• Written task:
Could you write out the rows below again, replacing every "locality" with "site" and changing nothing else?

Data items:
+---+
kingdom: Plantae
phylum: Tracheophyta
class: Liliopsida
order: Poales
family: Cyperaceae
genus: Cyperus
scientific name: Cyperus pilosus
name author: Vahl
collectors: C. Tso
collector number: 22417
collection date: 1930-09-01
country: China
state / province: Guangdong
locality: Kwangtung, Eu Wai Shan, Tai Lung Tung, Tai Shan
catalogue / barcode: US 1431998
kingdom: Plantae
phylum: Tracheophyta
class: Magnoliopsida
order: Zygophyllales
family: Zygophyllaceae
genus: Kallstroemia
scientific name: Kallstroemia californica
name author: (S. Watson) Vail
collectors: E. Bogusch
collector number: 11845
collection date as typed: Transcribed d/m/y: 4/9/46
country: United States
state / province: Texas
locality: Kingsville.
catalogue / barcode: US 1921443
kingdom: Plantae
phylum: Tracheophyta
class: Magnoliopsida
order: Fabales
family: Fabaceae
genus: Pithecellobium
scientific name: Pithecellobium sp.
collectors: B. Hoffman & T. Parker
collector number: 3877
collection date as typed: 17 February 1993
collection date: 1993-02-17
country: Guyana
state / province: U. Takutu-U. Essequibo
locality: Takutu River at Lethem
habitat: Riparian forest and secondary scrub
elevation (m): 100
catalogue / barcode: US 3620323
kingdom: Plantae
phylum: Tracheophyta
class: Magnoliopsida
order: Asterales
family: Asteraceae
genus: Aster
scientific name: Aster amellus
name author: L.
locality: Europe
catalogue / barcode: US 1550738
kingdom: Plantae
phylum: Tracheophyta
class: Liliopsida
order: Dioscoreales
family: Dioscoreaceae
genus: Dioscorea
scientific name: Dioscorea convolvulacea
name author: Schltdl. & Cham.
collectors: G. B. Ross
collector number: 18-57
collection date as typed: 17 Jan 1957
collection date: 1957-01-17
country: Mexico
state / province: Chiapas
+---+
• Answer below:
kingdom: Plantae
phylum: Tracheophyta
class: Liliopsida
order: Poales
family: Cyperaceae
genus: Cyperus
scientific name: Cyperus pilosus
name author: Vahl
collectors: C. Tso
collector number: 22417
collection date: 1930-09-01
country: China
state / province: Guangdong
site: Kwangtung, Eu Wai Shan, Tai Lung Tung, Tai Shan
catalogue / barcode: US 1431998
kingdom: Plantae
phylum: Tracheophyta
class: Magnoliopsida
order: Zygophyllales
family: Zygophyllaceae
genus: Kallstroemia
scientific name: Kallstroemia californica
name author: (S. Watson) Vail
collectors: E. Bogusch
collector number: 11845
collection date as typed: Transcribed d/m/y: 4/9/46
country: United States
state / province: Texas
site: Kingsville.
catalogue / barcode: US 1921443
kingdom: Plantae
phylum: Tracheophyta
class: Magnoliopsida
order: Fabales
family: Fabaceae
genus: Pithecellobium
scientific name: Pithecellobium sp.
collectors: B. Hoffman & T. Parker
collector number: 3877
collection date as typed: 17 February 1993
collection date: 1993-02-17
country: Guyana
state / province: U. Takutu-U. Essequibo
site: Takutu River at Lethem
habitat: Riparian forest and secondary scrub
elevation (m): 100
catalogue / barcode: US 3620323
kingdom: Plantae
phylum: Tracheophyta
class: Magnoliopsida
order: Asterales
family: Asteraceae
genus: Aster
scientific name: Aster amellus
name author: L.
site: Europe
catalogue / barcode: US 1550738
kingdom: Plantae
phylum: Tracheophyta
class: Liliopsida
order: Dioscoreales
family: Dioscoreaceae
genus: Dioscorea
scientific name: Dioscorea convolvulacea
name author: Schltdl. & Cham.
collectors: G. B. Ross
collector number: 18-57
collection date as typed: 17 Jan 1957
collection date: 1957-01-17
country: Mexico
state / province: Chiapas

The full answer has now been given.